Even more homesickness came the following day. I went to Joma for coffee, per usual, all the usual suspects were there; Jay, Tessa, Maddi and Renee (no Brett as he was working from Australia) and ordered my coffee. The strangest thing happened as I sat down in my seat, I focused in on the music (which could be anything and everything--even if it isn’t the Christmas season) and heard a song that triggered all my senses. Instantly I was back in Honduras listening to a mixed CD on repeat dreaming of all my friends back at Southern (the Uni I went to in TN), imagining all sorts of scenarios for what the maker of the CD mix was trying to tell me. I was no longer a 34 year old teacher in Cambodia but I was a 20 year old young girl in Honduras who thought she would save the world. I had been whisked away to memories of young puppy love, dreams of adventure and the great unknown of university life.

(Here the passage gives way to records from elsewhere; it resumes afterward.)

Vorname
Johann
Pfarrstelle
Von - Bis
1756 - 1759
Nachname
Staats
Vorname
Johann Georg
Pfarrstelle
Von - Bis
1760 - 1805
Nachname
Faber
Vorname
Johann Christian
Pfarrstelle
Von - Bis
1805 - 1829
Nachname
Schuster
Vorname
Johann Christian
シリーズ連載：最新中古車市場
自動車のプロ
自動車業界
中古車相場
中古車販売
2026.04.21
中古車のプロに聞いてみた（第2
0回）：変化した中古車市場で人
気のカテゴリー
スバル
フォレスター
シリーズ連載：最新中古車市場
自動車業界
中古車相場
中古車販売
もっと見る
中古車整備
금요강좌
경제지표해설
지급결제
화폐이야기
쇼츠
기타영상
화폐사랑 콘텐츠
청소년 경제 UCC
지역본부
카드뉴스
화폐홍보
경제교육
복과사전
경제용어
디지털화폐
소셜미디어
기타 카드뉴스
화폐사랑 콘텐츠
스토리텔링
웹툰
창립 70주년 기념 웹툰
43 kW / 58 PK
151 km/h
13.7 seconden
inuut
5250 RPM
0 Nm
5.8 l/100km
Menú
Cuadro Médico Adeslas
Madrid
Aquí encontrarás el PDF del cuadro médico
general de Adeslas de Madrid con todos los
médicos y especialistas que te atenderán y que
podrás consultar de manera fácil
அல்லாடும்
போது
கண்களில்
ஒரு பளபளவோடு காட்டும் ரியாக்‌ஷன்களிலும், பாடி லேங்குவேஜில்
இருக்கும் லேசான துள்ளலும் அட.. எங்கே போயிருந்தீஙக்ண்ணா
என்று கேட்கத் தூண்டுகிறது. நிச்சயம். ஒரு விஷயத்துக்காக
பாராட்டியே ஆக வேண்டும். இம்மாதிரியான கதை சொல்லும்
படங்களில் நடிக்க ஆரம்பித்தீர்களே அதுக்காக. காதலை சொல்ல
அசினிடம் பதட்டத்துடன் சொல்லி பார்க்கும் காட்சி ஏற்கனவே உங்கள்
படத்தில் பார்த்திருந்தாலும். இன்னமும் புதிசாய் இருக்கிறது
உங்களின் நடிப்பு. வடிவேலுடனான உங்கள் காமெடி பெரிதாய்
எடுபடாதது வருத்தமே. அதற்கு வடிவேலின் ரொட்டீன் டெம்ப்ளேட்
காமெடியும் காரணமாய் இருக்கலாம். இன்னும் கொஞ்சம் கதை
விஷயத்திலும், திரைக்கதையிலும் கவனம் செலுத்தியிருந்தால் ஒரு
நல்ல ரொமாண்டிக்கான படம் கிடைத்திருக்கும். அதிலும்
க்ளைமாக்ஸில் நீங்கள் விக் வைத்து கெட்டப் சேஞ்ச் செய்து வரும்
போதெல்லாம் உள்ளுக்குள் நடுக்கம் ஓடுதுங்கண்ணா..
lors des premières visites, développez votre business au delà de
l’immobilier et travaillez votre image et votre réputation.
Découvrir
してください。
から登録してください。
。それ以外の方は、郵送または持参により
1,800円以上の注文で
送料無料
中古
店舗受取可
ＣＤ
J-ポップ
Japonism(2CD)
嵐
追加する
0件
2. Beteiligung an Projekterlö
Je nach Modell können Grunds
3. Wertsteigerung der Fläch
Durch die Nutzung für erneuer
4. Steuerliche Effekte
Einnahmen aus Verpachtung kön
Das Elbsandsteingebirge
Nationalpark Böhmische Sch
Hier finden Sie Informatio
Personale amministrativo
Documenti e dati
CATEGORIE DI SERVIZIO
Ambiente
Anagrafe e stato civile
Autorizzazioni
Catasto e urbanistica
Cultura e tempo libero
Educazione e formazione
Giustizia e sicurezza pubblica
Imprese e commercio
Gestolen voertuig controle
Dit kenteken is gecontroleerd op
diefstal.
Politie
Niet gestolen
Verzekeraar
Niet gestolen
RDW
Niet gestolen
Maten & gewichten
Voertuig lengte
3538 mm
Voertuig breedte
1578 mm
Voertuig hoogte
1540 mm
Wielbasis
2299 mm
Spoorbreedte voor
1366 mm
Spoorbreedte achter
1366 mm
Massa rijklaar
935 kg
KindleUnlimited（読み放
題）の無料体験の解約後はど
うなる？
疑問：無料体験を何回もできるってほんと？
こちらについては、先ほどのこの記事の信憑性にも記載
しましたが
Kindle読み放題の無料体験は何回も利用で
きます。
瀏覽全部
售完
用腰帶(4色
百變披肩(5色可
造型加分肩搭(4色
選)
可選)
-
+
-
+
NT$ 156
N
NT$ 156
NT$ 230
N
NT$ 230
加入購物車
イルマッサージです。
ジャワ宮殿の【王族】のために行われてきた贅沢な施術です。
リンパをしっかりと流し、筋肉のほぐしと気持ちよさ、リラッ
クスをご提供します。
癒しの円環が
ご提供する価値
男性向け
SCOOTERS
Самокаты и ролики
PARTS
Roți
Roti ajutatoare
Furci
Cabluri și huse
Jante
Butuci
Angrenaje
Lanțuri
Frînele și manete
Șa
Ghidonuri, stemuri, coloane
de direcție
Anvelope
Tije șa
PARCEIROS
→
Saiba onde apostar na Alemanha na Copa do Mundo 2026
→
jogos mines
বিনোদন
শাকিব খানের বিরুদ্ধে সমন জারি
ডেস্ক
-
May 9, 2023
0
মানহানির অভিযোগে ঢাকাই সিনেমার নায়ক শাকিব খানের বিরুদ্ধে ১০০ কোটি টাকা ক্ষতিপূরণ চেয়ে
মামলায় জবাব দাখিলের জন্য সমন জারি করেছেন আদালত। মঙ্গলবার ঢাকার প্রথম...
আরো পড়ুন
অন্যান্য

The music just washed over me. My voice caught in my throat as I tried to say that I loved this song and that I might cry and as the end of my sentence came out so did the tears, I was crying. Through a bit of embarrassment I tried explaining that I was okay, even as I was beginning to look a bit like a crazy person. I laughed as I wiped away the tears and explained the best I could what was happening. I was explaining how the song was connected to my time in Honduras, the first place I lived outside of the country and to the time in my life when I didn't have a clue as to what would happen next. In reality where I was then is where they are now. They are shaping those memories that will trigger them to cry in a public place in 14 years. They'll get it then. They'll get that homesickness for family, home and familiarity but also homesickness for a time when responsibility was less, getting a pay check isn't a big deal and puppy love the norm.

It was a strange morning to be sure.
  
All in all, I’m okay. I, shockingly enough, get homesick sometimes.